Abstract

Several tiny crinoids with crowns as small as 1 mm, or less, in width are newly recognized from the Hunsruck Slate of southwestern Germany. The presence of erect arms above an amorphous calyx in some specimens can be inferred. Based on comparison with the size and gross morphology of developmental stages in living crinoids, these tiny Hunsruck crinoids are judged to be at an early postlarval stage that is analogous to the pentacrinoid stage just after development from the stalked, but armless, smaller cystidean larval stage found in both living comatulids and isocrinids. Some of these tiny crinoids have a stalk up to 4 mm long attached to a now pyritized former substrate. Their clustered occurrence suggests gregarious settlement of larvae. Taxonomic identification of these presumed pentacrinoids is not possible, even to the sub-class level, although they are preserved with larger juveniles of the cladids Propoteriocrinus and Lasiocrinus.
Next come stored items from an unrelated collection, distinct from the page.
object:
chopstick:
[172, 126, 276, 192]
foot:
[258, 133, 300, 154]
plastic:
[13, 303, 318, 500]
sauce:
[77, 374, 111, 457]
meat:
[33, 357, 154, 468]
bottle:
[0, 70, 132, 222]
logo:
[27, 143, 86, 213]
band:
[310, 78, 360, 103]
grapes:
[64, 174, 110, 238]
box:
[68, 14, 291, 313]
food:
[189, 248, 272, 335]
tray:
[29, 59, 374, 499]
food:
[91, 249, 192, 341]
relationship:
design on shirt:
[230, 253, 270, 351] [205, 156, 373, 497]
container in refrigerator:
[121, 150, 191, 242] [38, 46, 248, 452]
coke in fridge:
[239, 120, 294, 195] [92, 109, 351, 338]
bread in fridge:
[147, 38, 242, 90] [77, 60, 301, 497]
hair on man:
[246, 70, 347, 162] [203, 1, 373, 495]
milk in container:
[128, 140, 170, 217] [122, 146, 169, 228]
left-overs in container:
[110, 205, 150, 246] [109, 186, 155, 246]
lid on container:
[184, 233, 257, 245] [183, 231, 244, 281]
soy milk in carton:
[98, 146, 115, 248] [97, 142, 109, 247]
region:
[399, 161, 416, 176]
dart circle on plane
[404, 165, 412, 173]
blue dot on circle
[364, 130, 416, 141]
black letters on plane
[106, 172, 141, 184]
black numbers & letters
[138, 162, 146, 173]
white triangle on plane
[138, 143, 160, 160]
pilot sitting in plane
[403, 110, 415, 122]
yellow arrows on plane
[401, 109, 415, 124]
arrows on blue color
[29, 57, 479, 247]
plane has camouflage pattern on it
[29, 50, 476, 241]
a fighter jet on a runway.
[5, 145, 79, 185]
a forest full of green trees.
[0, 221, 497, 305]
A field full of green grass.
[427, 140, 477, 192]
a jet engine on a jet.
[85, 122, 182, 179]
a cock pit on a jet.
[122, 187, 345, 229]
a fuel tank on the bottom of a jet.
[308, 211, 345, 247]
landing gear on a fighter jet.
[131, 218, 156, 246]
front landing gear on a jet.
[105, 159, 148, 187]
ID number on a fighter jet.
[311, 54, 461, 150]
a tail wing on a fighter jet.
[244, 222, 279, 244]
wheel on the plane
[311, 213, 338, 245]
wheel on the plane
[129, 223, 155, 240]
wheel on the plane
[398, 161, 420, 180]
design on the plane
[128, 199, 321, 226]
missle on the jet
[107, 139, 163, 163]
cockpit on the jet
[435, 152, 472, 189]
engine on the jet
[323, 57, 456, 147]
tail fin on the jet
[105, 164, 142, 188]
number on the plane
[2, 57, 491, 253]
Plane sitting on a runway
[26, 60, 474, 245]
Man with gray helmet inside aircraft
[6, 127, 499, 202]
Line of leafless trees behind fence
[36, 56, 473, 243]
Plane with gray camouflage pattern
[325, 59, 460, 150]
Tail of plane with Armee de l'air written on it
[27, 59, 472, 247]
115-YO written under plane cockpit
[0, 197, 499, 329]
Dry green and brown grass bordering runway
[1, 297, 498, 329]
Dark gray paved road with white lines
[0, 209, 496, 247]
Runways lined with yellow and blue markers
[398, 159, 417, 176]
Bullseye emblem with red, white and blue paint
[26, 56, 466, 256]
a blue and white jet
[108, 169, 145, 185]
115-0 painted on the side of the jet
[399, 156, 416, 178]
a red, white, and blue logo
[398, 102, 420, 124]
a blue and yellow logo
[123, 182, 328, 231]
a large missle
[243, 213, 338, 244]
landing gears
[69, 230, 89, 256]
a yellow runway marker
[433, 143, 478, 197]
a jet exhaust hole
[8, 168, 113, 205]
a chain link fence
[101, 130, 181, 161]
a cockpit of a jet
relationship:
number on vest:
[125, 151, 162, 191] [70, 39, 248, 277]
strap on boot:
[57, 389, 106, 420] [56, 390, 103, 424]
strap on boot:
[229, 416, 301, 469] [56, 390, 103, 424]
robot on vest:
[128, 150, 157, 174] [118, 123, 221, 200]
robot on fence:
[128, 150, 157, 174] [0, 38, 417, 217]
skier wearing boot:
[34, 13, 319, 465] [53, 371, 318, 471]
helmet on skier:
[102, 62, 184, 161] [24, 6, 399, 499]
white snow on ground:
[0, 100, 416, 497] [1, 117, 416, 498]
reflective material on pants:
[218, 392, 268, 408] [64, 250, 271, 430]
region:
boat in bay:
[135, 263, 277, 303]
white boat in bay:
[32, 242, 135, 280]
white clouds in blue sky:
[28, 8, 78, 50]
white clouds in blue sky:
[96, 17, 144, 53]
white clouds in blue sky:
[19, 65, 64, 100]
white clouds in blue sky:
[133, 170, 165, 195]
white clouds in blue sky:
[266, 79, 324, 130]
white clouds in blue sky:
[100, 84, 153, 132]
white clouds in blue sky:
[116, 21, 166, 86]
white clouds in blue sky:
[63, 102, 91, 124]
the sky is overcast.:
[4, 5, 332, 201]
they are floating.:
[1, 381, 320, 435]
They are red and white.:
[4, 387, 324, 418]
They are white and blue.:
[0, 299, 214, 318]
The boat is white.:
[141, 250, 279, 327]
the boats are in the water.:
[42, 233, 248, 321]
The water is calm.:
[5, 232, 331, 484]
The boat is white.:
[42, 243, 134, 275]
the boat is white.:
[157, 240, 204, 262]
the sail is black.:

These larger juveniles exhibit 3-D pyritized calcite plates, whereas the probable pentacrinoids appear to be preserved as flattened, micro-crystalline pyritized dermal tissues that enclosed lightly calcified, porous ossicles. The pentacrinoids were likely buried within weeks or months of hatching, based on developmental stages in similar-sized living crinoids. These tiny crinoids, presumably pentacrinoids, are a further example of the extraordinarily detailed preservation of delicate tissues in pyrite from the Hunsruck Slate. They are most likely the pentacrinoid stage from one or more of the crinoid taxa (30 genera) present in the Hunsruck Slate. Assuming these are not microcrinoids, they are the first report of pentacrinoids from the fossil record and document that a Palaeozoic sister group to modern crinoids had similar developmental stages.